Student loans are both bane and boon – they allow students to gain access to an education they would otherwise have been shut out of, but they also lock these students in a cycle of debt if they cannot earn enough money to pay off their loans in a timely fashion.
Some shady student loan providers promote the latter statement. They want graduates locked in debt so that the accumulated interest rates keep these grads paying for a long, long time to come.
But did you know that you have the following options at your disposal?
Income-Based Repayment– if you took out federal student loans, then you qualify for IBR. This repayment model adjusts to what you earn and the size of your family, meaning significantly lower payments for when you had a difficult year. The minimum amount you could pay is nothing, while payments are capped at 15% of your income.
Public Service Loan Forgiveness – if you work for the government or a non-profit employer and your income is low relative to your debt, then you could gain loan forgiveness in just 10 years instead of the regular 25. These years also add up even if they’re non-consecutive, meaning you can still be eligible for loan forgiveness even if you switch jobs between public, private and back to public sectors again.

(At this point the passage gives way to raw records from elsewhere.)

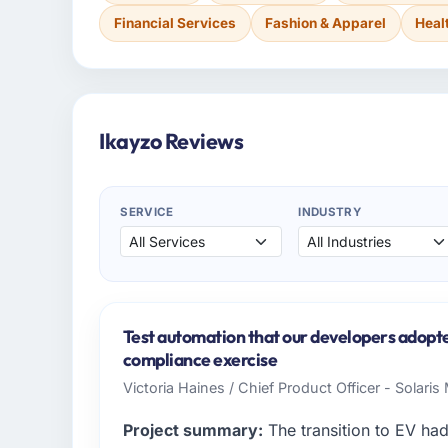
Financial Services
Fashion & Apparel
Heal
Ikayzo Reviews
SERVICE
INDUSTRY
Test automation that our developers adopte
compliance exercise
Victoria Haines / Chief Product Officer - Solari
Project summary:
The transition to EV ha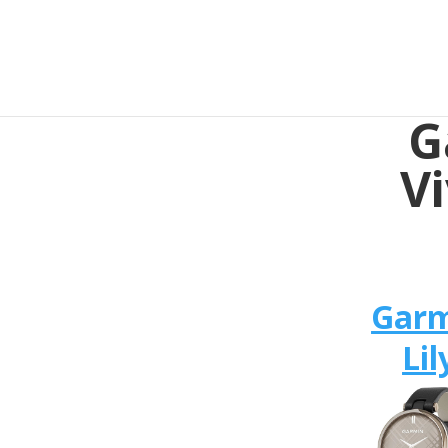
G
V
Gar
Lil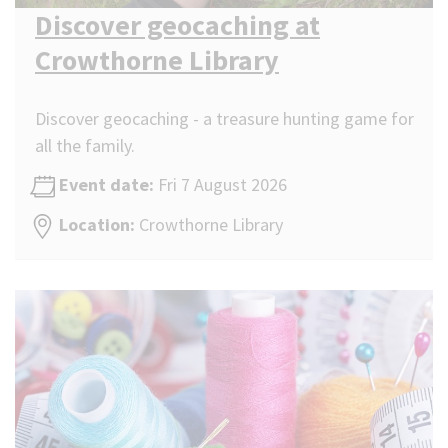
Discover geocaching at
Crowthorne Library
Discover geocaching - a treasure hunting game for
all the family.
Event date:
Fri 7 August 2026
Location:
Crowthorne Library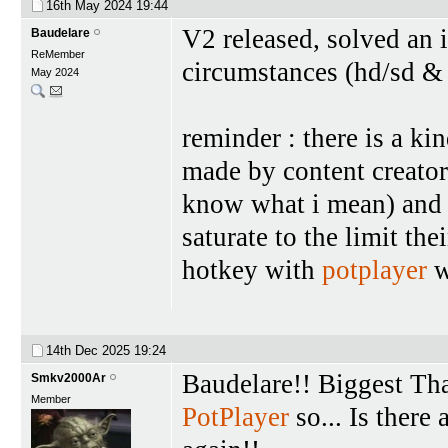
16th May 2024
19:44
V2 released, solved an 
Baudelare
ReMember
circumstances (hd/sd &
May 2024
reminder : there is a ki
made by content creator
know what i mean) and 
saturate to the limit the
hotkey with
potplayer
w
14th Dec 2025
19:24
Baudelare!! Biggest Th
Smkv2000Ar
Member
PotPlayer
so... Is there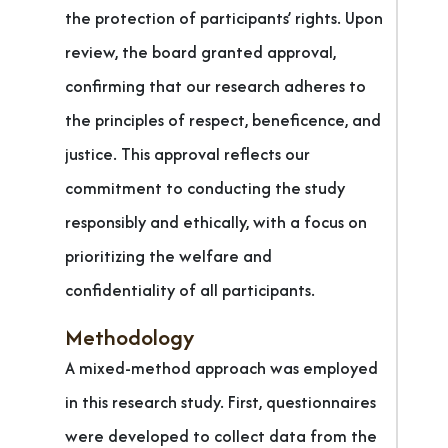
the protection of participants’ rights. Upon
review, the board granted approval,
confirming that our research adheres to
the principles of respect, beneficence, and
justice. This approval reflects our
commitment to conducting the study
responsibly and ethically, with a focus on
prioritizing the welfare and
confidentiality of all participants.
Methodology
A mixed-method approach was employed
in this research study. First, questionnaires
were developed to collect data from the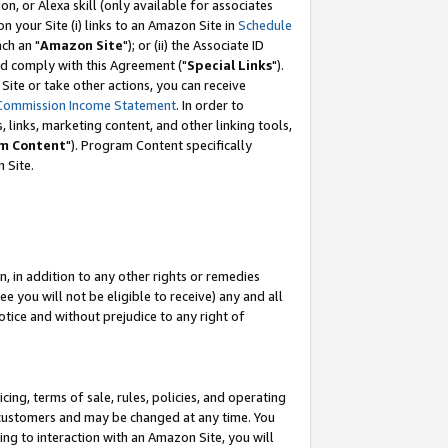
, or Alexa skill (only available for associates
 on your Site (i) links to an Amazon Site in
Schedule
ch an "
Amazon Site
"); or (ii) the Associate ID
nd comply with this Agreement ("
Special Links
").
ite or take other actions, you can receive
Commission Income Statement
. In order to
 links, marketing content, and other linking tools,
m Content
"). Program Content specifically
 Site.
, in addition to any other rights or remedies
 you will not be eligible to receive) any and all
tice and without prejudice to any right of
ing, terms of sale, rules, policies, and operating
 customers and may be changed at any time. You
ing to interaction with an Amazon Site, you will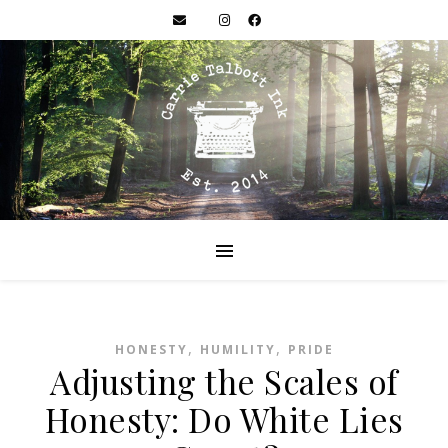
,
,
HONESTY
HUMILITY
PRIDE
Adjusting the Scales of
Honesty: Do White Lies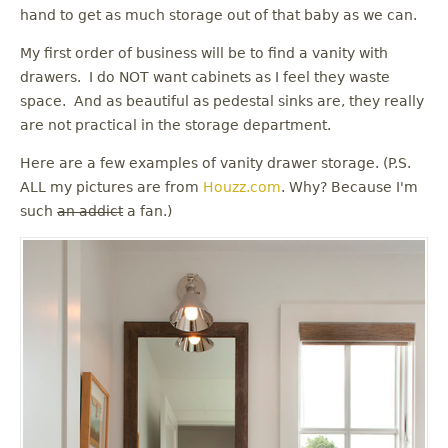
u
hand to get as much storage out of that baby as we can.
My first order of business will be to find a vanity with
drawers. I do NOT want cabinets as I feel they waste
space. And as beautiful as pedestal sinks are, they really
are not practical in the storage department.
Here are a few examples of vanity drawer storage. (P.S.
ALL my pictures are from
Houzz.com
. Why? Because I'm
such
an addict
a fan.)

Co-signing Liability – co-signing for someone’s student loans puts a big hit on the co-signer’s qualification for further loans like mortgages or auto-loans. No lender tells you this when parents co-sign for their kid’s loans, and will only pop up when mom and/or dad seeks out other loans.
Private Loans as a Last Resort – not only are they more expensive, but they come with none of the safety mechanisms inherent in federal loans. You are completely at the mercy of the lender, and the only thing you can do if you can’t pay up is to read the fine print and pray that it has a measure to protect you in case you find yourself unemployed or underemployed.
But unlike credit cards, not even a declaration of bankruptcy will save you from private loans unless you can prove you are experiencing undue hardship.